↓
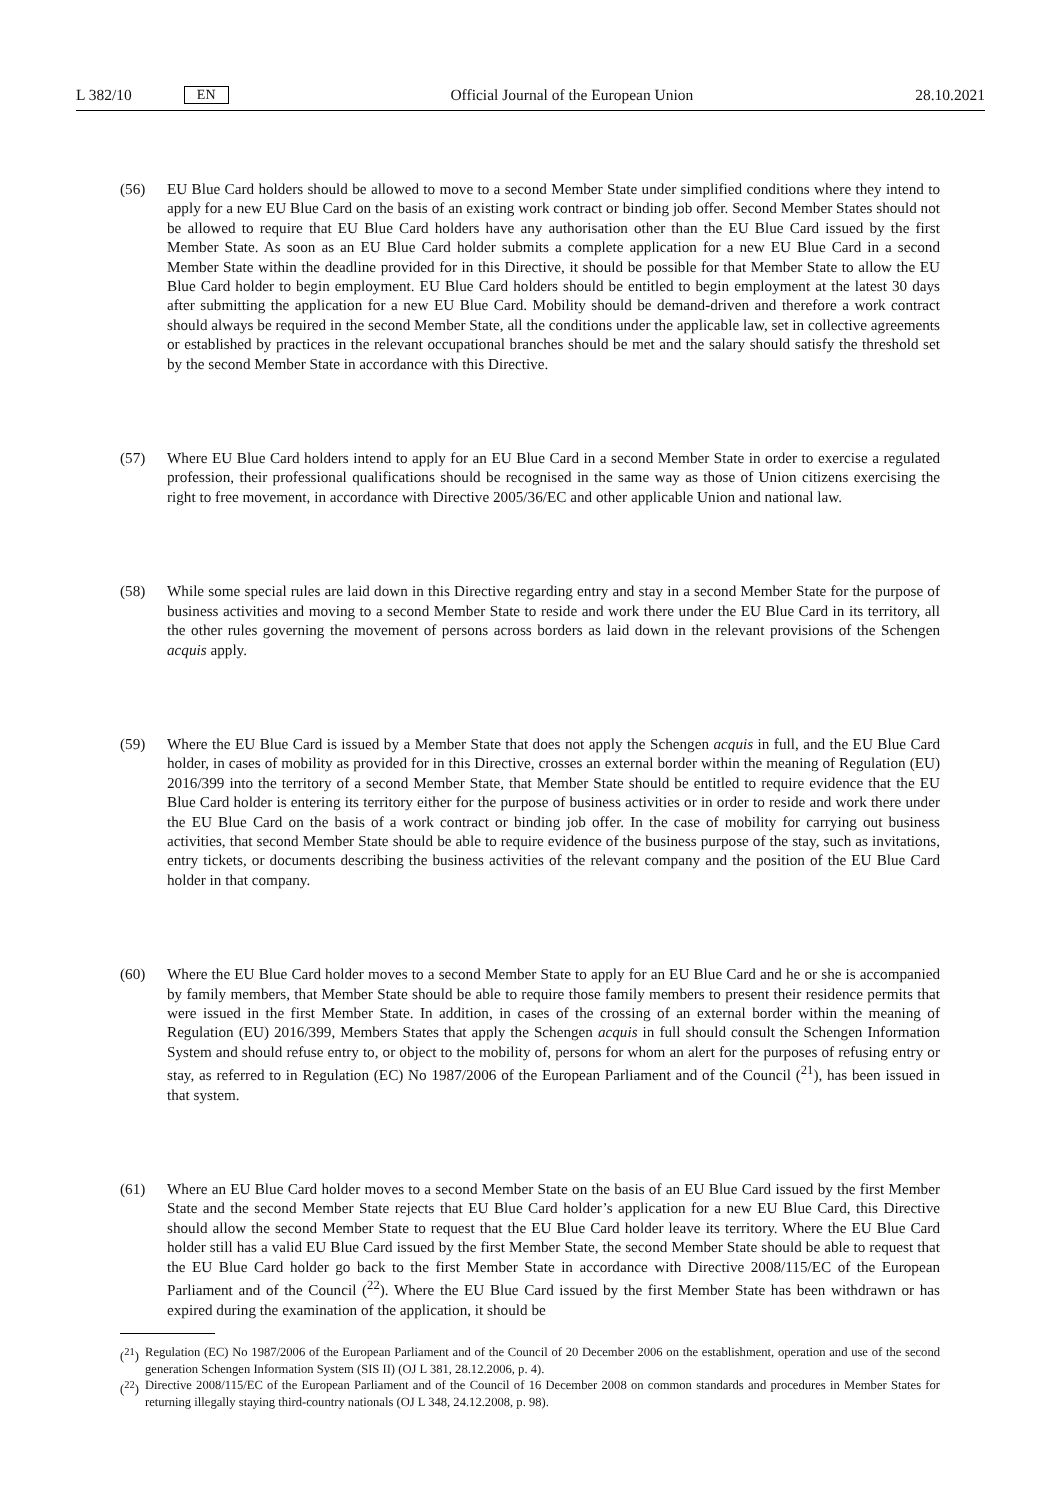L 382/10 EN
Official Journal of the European Union 28.10.2021
(56) EU Blue Card holders should be allowed to move to a second Member State under simplified conditions where they intend to apply for a new EU Blue Card on the basis of an existing work contract or binding job offer. Second Member States should not be allowed to require that EU Blue Card holders have any authorisation other than the EU Blue Card issued by the first Member State. As soon as an EU Blue Card holder submits a complete application for a new EU Blue Card in a second Member State within the deadline provided for in this Directive, it should be possible for that Member State to allow the EU Blue Card holder to begin employment. EU Blue Card holders should be entitled to begin employment at the latest 30 days after submitting the application for a new EU Blue Card. Mobility should be demand-driven and therefore a work contract should always be required in the second Member State, all the conditions under the applicable law, set in collective agreements or established by practices in the relevant occupational branches should be met and the salary should satisfy the threshold set by the second Member State in accordance with this Directive.
(57) Where EU Blue Card holders intend to apply for an EU Blue Card in a second Member State in order to exercise a regulated profession, their professional qualifications should be recognised in the same way as those of Union citizens exercising the right to free movement, in accordance with Directive 2005/36/EC and other applicable Union and national law.
(58) While some special rules are laid down in this Directive regarding entry and stay in a second Member State for the purpose of business activities and moving to a second Member State to reside and work there under the EU Blue Card in its territory, all the other rules governing the movement of persons across borders as laid down in the relevant provisions of the Schengen acquis apply.
(59) Where the EU Blue Card is issued by a Member State that does not apply the Schengen acquis in full, and the EU Blue Card holder, in cases of mobility as provided for in this Directive, crosses an external border within the meaning of Regulation (EU) 2016/399 into the territory of a second Member State, that Member State should be entitled to require evidence that the EU Blue Card holder is entering its territory either for the purpose of business activities or in order to reside and work there under the EU Blue Card on the basis of a work contract or binding job offer. In the case of mobility for carrying out business activities, that second Member State should be able to require evidence of the business purpose of the stay, such as invitations, entry tickets, or documents describing the business activities of the relevant company and the position of the EU Blue Card holder in that company.
(60) Where the EU Blue Card holder moves to a second Member State to apply for an EU Blue Card and he or she is accompanied by family members, that Member State should be able to require those family members to present their residence permits that were issued in the first Member State. In addition, in cases of the crossing of an external border within the meaning of Regulation (EU) 2016/399, Members States that apply the Schengen acquis in full should consult the Schengen Information System and should refuse entry to, or object to the mobility of, persons for whom an alert for the purposes of refusing entry or stay, as referred to in Regulation (EC) No 1987/2006 of the European Parliament and of the Council (<sup>21</sup>), has been issued in that system.
(61) Where an EU Blue Card holder moves to a second Member State on the basis of an EU Blue Card issued by the first Member State and the second Member State rejects that EU Blue Card holder’s application for a new EU Blue Card, this Directive should allow the second Member State to request that the EU Blue Card holder leave its territory. Where the EU Blue Card holder still has a valid EU Blue Card issued by the first Member State, the second Member State should be able to request that the EU Blue Card holder go back to the first Member State in accordance with Directive 2008/115/EC of the European Parliament and of the Council (<sup>22</sup>). Where the EU Blue Card issued by the first Member State has been withdrawn or has expired during the examination of the application, it should be
(<sup>21</sup>) Regulation (EC) No 1987/2006 of the European Parliament and of the Council of 20 December 2006 on the establishment, operation and use of the second generation Schengen Information System (SIS II) (OJ L 381, 28.12.2006, p. 4).
(<sup>22</sup>) Directive 2008/115/EC of the European Parliament and of the Council of 16 December 2008 on common standards and procedures in Member States for returning illegally staying third-country nationals (OJ L 348, 24.12.2008, p. 98).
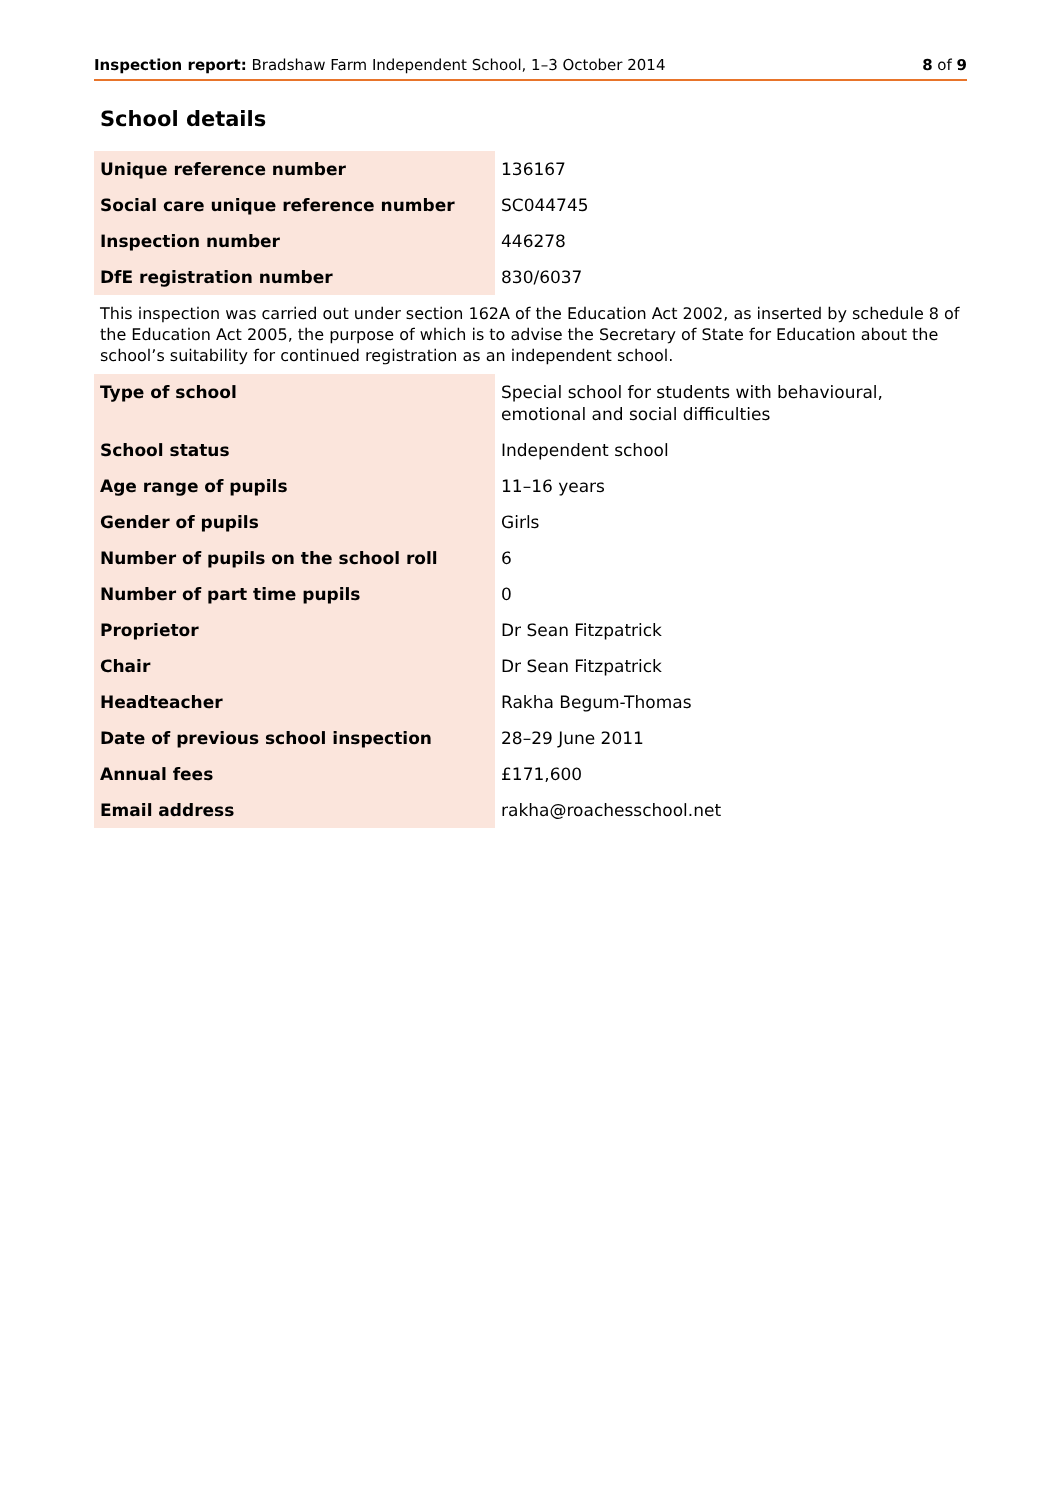Inspection report: Bradshaw Farm Independent School, 1–3 October 2014 8 of 9
School details
| Unique reference number | 136167 |
| Social care unique reference number | SC044745 |
| Inspection number | 446278 |
| DfE registration number | 830/6037 |
This inspection was carried out under section 162A of the Education Act 2002, as inserted by schedule 8 of the Education Act 2005, the purpose of which is to advise the Secretary of State for Education about the school’s suitability for continued registration as an independent school.
| Type of school | Special school for students with behavioural, emotional and social difficulties |
| School status | Independent school |
| Age range of pupils | 11–16 years |
| Gender of pupils | Girls |
| Number of pupils on the school roll | 6 |
| Number of part time pupils | 0 |
| Proprietor | Dr Sean Fitzpatrick |
| Chair | Dr Sean Fitzpatrick |
| Headteacher | Rakha Begum-Thomas |
| Date of previous school inspection | 28–29 June 2011 |
| Annual fees | £171,600 |
| Email address | rakha@roachesschool.net |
↑
▶ _EXERCISE GOAL_
Pull every line containing the word "Sean" out of the entries above.

▶ _REPLY TO THE TASK_
| Proprietor | Dr Sean Fitzpatrick |
| Chair | Dr Sean Fitzpatrick |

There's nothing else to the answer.